**Texte cité**:
※

Guillaume Pitron détaille l’appareillage utilisé pour la transmission d’un like (le fameux pouce en l’air) sur Face book. « Vous avez liké une photo du profil Facebook de votre collègue de travail. Pour parvenir jusqu’à son portable le like a voyagé à travers les sept couches de fonctionnement d’Internet qui permettent la communication entre deux terminaux ( transmission binaire ou analogique, adressage physique MAC, LLC ; parcours et adressage (IP) ; connexion de bout en bout et contrôle de flux (TCP), …). Entre les deux portables, la notification a parcouru l’antenne 4G d’un opérateur mobile ou une box Internet, glissé le long des parties communes de l’immeuble pour atteindre les tuyaux de cuivre enfouis 80 cm sous les trottoirs, puis elle a parcouru des câbles qui filent le long des grandes voies de communication pour rejoindre d’autres like dans les locaux techniques de l’opérateur. Il lui a fallu ensuite traverser les mers et transiter par un centre de données. Du tréfonds du net, le like a enfin pris le chemin inverse jusqu’au téléphone de votre collègue. Et même si cette collègue se trouve à 10m de vous, votre signal a en réalité voyagé sur plusieurs milliers de km. Pour réaliser des actions aussi impalpables qu’envoyer un e-mail sur Gmail, une émoticône sur Facebook, une vidéo sur TikTok ou des photos de chatons sur Snapchat, nous avons édifié, selon Greenpeace [4] , une infrastructure qui, bientôt, « sera probablement la chose la plus vaste construite par l’espèce humaine », composées de matières et consommant de l’énergie  ».

2-1 Les smartphones

Un smartphone classique contient dorénavant 2 caméras, 3 micros, un capteur de gestes infrarouge, un détecteur de proximité, un magnétomètre, ainsi que de multiples antennes GPS, Wifi, 4G et Buetooth.

Pour qu’un téléphone puisse photographier, filmer, enregistrer, géolocaliser, capter (et, accessoirement, téléphoner) il a fallu démultiplier la puissance des puces, sans pour autant accroître leur taille. « Pour graver toujours davantage de transistors sur une plaquette d’un centimètre carré l’industrie a délaissé l’échelle du micromètre (un millième de millimètre soit l’épaisseur d’un cheveu), pour le nanomètre, soit une dimension mille fois plus réduite encore ». « TSMC grave des transistors de 5 ou 7 nanomètres et a promis de descendre à 3, 2 voir 1 nanomètre  ».

※

Éléments du jeu de données
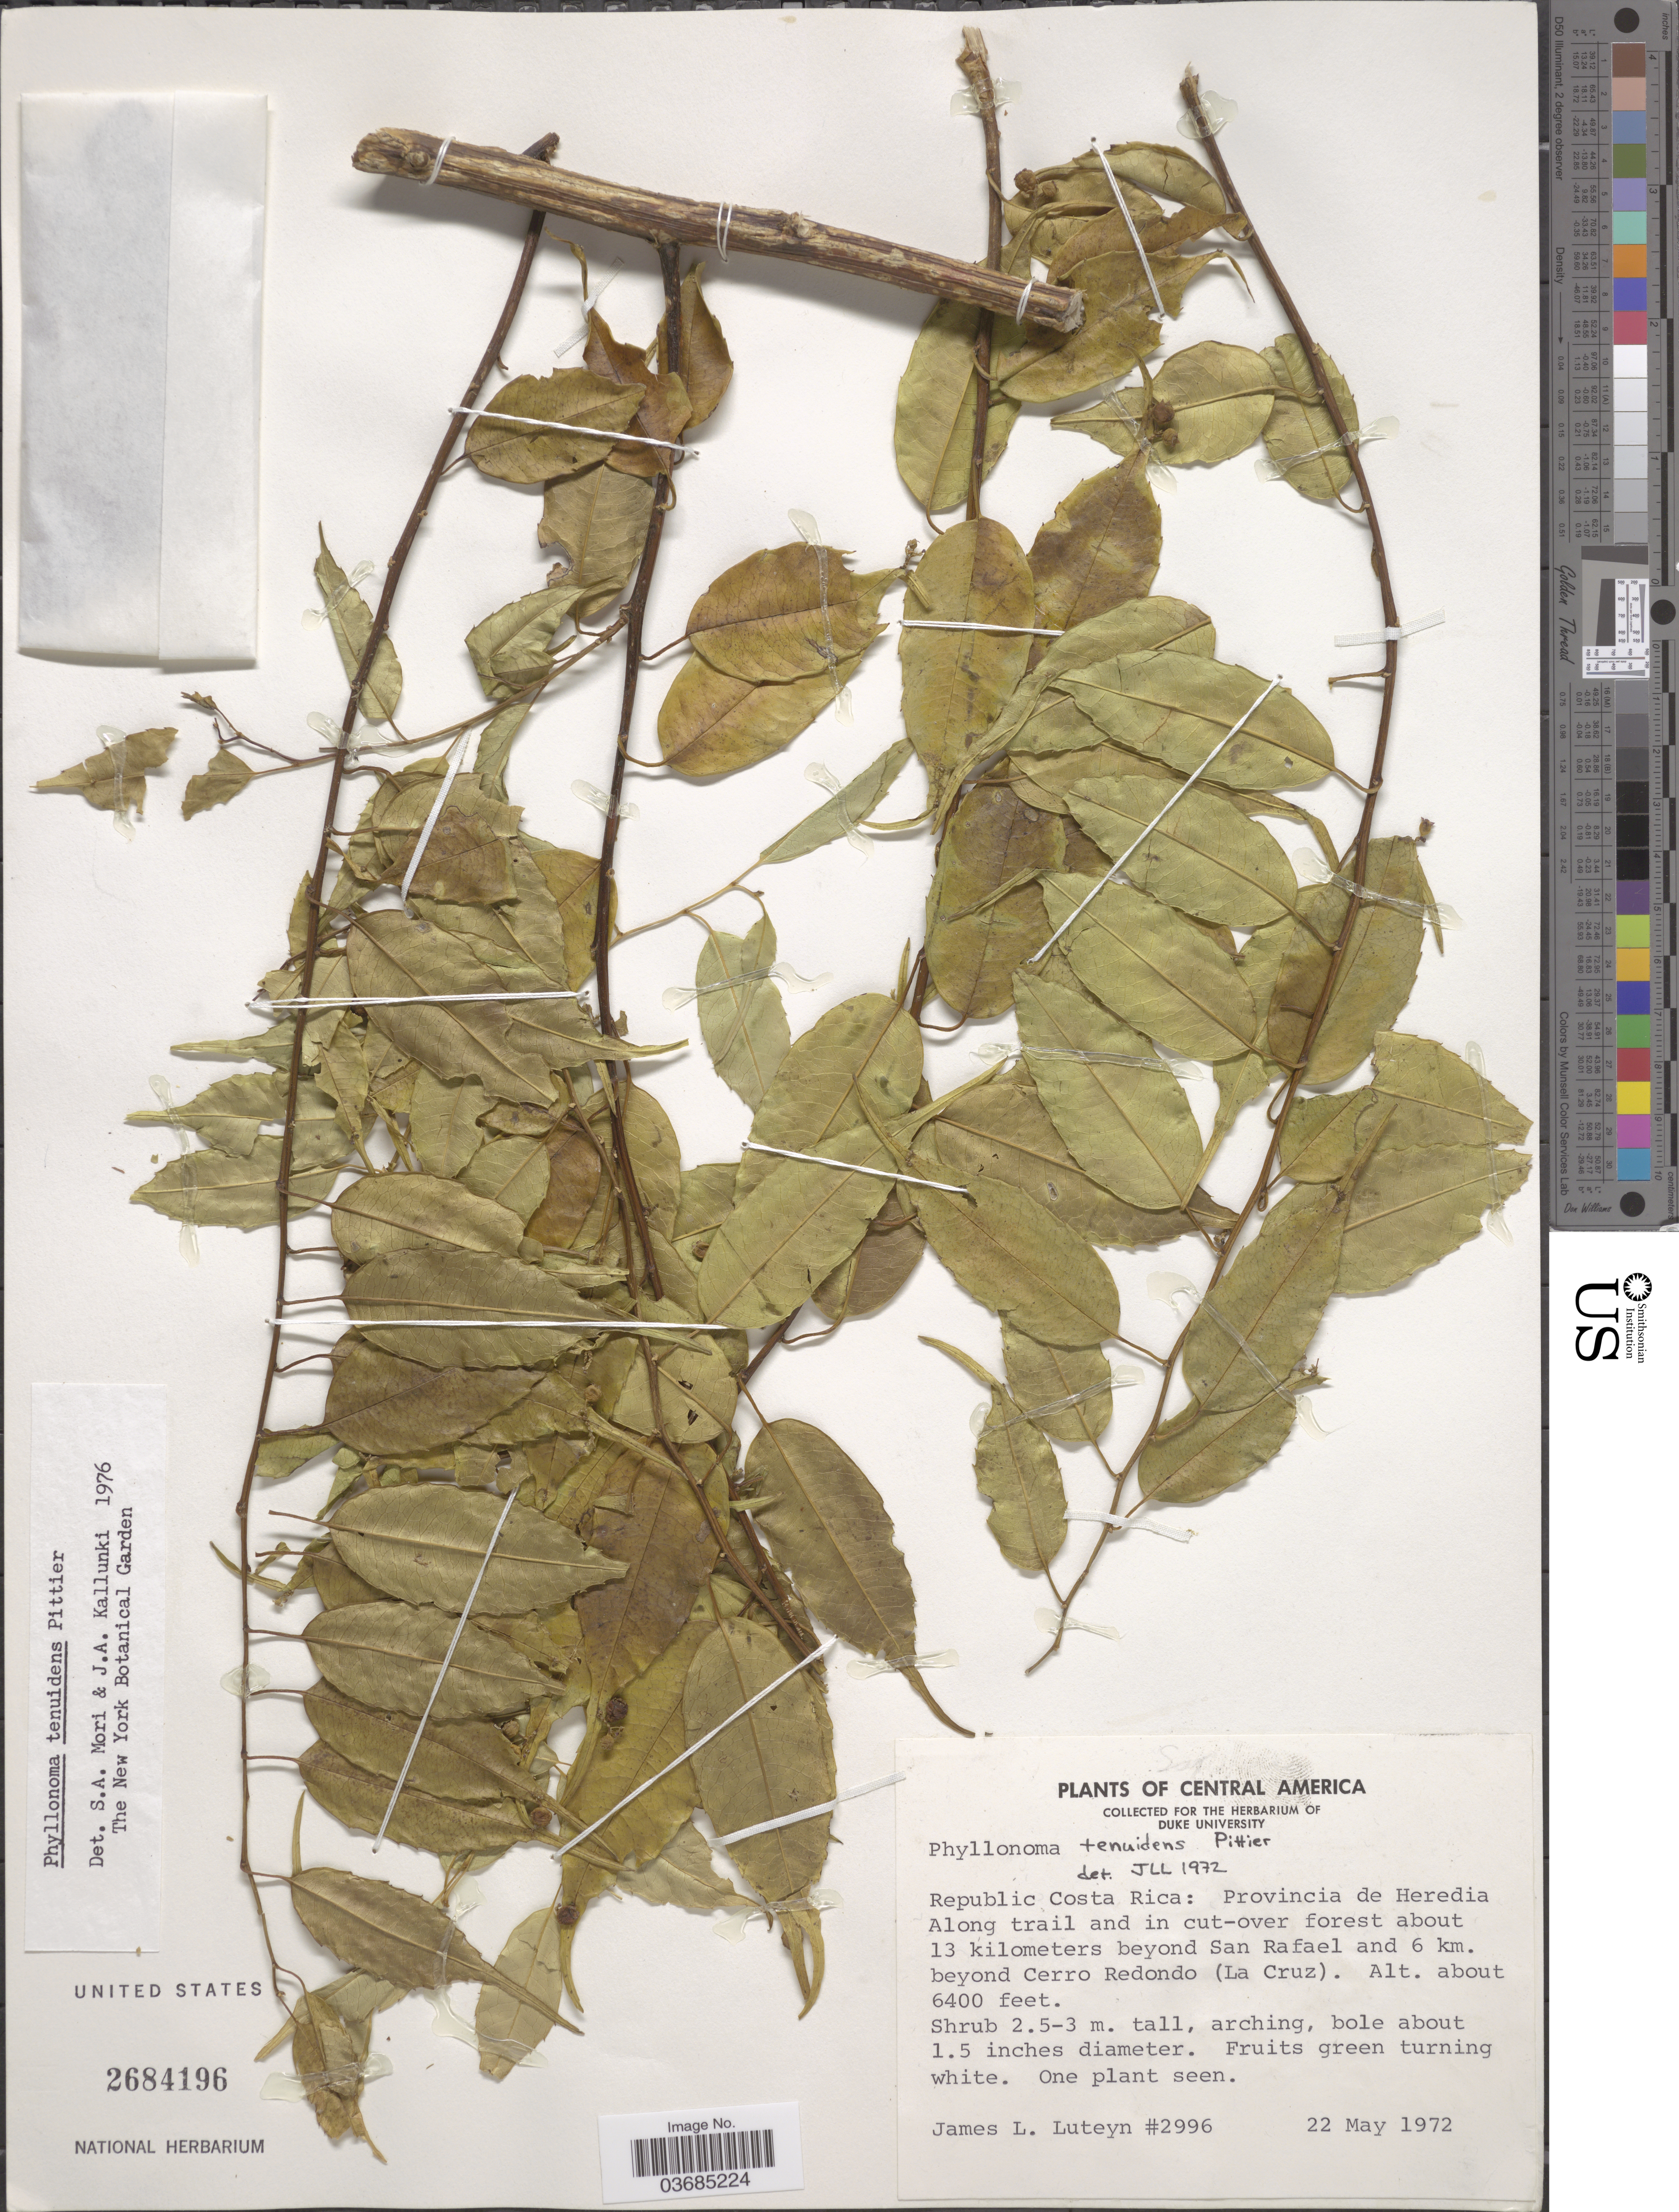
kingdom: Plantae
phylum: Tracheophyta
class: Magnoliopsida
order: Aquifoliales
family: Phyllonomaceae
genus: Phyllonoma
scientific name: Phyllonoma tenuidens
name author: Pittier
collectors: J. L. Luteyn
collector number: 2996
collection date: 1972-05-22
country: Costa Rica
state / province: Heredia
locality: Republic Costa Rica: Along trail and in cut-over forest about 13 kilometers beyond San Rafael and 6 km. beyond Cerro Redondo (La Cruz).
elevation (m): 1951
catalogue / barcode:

※

Recopiez le passage du texte cité qui va de « Un smartphone classique » jusqu'à « 4G et Buetooth. », en remplaçant « détecteur de proximité » par « capteur de proximité ».

**Résultat**:
Un smartphone classique contient dorénavant 2 caméras, 3 micros, un capteur de gestes infrarouge, un capteur de proximité, un magnétomètre, ainsi que de multiples antennes GPS, Wifi, 4G et Buetooth.